You remember my drawing of the line
for last year's New York Comic Con? Well, today I got to Javitz at ten and saw that the line was outside the building. It went from approximately the middle of the building (circa 35th Street) down to 34th then back up to 40th
Street where it turned West for half a block. So I it took me twenty minutes to walk to the convention…and then twenty to find the end of the line. At this point I called trakkie
and made her very glad she hadn't come.
The line only took a little over an hour—everyone in it had a ticket, so we were basically just bottlenecked trying to get in. And although there are many more doors to the Javitz center than the one they were letting us through, I can't fault this plan. It meant that once you were in, the flow of people was pretty easy to navigate. You could go to a panel, bop up to the booths, and get back for another panel in a half an hour, a feat which was just not possible last year.
The rooms for the panels were also much better set up (AV equipment that works! Yay!), and they assigned rooms of appropriate size. There was none of the "let's but the twelve most popular names in comics in a room that seats twenty and see if the fans at the door will start death matches to get in" stuff that they did last year. And no showing up at a door and being told you needed a special ticket. I didn't try to go to any of the celebrity things, but it looked like people were getting into those OK, too.
Most surprising of all—the panels were actually good.
Last year I went to maybe two panels that were interesting over two days at the con and spent the rest of the time hearing the same damn Tokyopop pitch or being subjected to pretentious nonsense so boring the panelists were falling asleep (see last year's report).
This year, they had a lot more panels scheduled with interesting topics, and a lot fewer "We're VIZ and this is our fall line-up" panels.( The panels in far more excruciating detail than anyone wants to read about )
Saturday was much more sedate—I spent a half hour in line with dotfic
, then hung around and went to gryphonrose
's signing. I went to a few panels, but all the panelists were falling asleep into their microphones. Chip Kidd was far less entertaining than I'd hoped, and the panel he did on superheroes in literature was not helped by the extreme awkwardness of one of the authors (whose book I still want to read) and the fact that Paul Dini had a glazed look and answered all the questions by rote as if he'd answered them a hundred times previously that weekend (which he probably had). At another panel, I got to ask one of the screenwriters for "Law and Order: SVU" how he manages to make an hour-long exposition dump dramatic. His answer: always have the speakers walking or doing something else, keep the scenes really short, and make all the people the police interview contentious. There's no drama if everyone's helpful.

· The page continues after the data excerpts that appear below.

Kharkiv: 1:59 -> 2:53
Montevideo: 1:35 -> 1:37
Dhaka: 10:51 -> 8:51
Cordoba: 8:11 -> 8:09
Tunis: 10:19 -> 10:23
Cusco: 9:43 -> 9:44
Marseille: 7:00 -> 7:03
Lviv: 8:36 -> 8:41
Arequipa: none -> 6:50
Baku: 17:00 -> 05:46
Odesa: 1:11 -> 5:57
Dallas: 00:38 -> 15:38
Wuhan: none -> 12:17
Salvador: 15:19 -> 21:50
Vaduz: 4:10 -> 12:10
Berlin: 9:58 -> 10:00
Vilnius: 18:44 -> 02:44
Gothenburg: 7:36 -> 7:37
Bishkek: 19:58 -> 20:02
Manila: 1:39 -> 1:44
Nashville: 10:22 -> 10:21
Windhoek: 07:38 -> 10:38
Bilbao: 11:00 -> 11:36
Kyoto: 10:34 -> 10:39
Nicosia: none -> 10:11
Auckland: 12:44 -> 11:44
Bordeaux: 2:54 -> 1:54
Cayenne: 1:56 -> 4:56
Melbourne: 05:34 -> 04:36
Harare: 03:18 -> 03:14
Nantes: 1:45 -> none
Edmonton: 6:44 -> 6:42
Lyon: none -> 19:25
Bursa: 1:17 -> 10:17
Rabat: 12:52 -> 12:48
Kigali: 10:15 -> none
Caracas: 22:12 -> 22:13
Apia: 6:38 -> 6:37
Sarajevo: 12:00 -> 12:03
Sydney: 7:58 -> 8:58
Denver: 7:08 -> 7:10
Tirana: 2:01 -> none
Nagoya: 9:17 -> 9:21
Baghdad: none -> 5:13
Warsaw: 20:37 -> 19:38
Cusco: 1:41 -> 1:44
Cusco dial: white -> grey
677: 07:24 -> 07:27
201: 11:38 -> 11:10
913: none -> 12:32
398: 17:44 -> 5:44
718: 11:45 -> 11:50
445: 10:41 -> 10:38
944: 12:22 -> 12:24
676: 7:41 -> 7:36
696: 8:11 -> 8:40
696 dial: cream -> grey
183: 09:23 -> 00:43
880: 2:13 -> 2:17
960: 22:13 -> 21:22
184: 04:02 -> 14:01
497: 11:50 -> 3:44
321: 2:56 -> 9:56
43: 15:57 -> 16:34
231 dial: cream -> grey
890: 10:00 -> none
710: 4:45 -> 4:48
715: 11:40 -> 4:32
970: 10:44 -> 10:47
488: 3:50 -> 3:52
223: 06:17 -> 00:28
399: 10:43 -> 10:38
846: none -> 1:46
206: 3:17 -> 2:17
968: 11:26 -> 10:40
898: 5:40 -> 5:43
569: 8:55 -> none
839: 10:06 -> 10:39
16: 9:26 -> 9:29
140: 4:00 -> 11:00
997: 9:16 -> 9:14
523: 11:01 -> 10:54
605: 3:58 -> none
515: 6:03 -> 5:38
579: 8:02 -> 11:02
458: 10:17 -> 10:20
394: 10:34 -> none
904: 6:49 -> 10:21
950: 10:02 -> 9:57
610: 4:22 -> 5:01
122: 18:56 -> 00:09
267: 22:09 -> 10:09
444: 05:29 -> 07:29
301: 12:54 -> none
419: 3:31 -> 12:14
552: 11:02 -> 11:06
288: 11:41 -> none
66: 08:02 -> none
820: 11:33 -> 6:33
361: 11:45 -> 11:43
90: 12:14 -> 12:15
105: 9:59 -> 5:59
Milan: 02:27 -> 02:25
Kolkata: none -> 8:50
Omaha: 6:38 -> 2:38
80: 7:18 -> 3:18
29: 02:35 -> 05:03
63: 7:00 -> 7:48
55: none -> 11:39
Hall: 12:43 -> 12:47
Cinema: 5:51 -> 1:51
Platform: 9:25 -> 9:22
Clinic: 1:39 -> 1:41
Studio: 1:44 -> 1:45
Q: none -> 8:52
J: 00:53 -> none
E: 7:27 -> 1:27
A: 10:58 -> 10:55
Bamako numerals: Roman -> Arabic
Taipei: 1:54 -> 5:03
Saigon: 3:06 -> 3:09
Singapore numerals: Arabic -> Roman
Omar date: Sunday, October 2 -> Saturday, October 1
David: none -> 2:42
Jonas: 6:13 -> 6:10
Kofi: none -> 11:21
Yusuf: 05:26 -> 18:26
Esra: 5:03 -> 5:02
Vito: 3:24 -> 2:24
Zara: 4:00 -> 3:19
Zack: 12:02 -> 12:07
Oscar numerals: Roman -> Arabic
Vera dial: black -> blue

There were tons of cos-players around: your stormtroopers, though I didn't see a Vader, someone dressed as Anakin who'd looked freakishly like Hayden Christensen in Revenge of the Sith
, a woman in the Princess Leia slave outfit who actually pulled it off (she didn't have a wrap, though, and that's an awful lot of skin to be showing in February), a Princess Amidala, an Obi-Wan, various women and men in spandex unitards (all of whom had the bodies to do it, too, which, believe me, is not easy for the men), and my favorite—a woman dressed as a tentacle. Not a tentacle monster, just a tentacle. With suckers all down the front, clearly a home-made costume. I wanted to take a picture, but she was on the phone.
Next year, at least, they seem to have come to their senses and are having it in April. We may still have to stand for a few hours in line, but at least it won't be twenty degrees with a cross-breeze.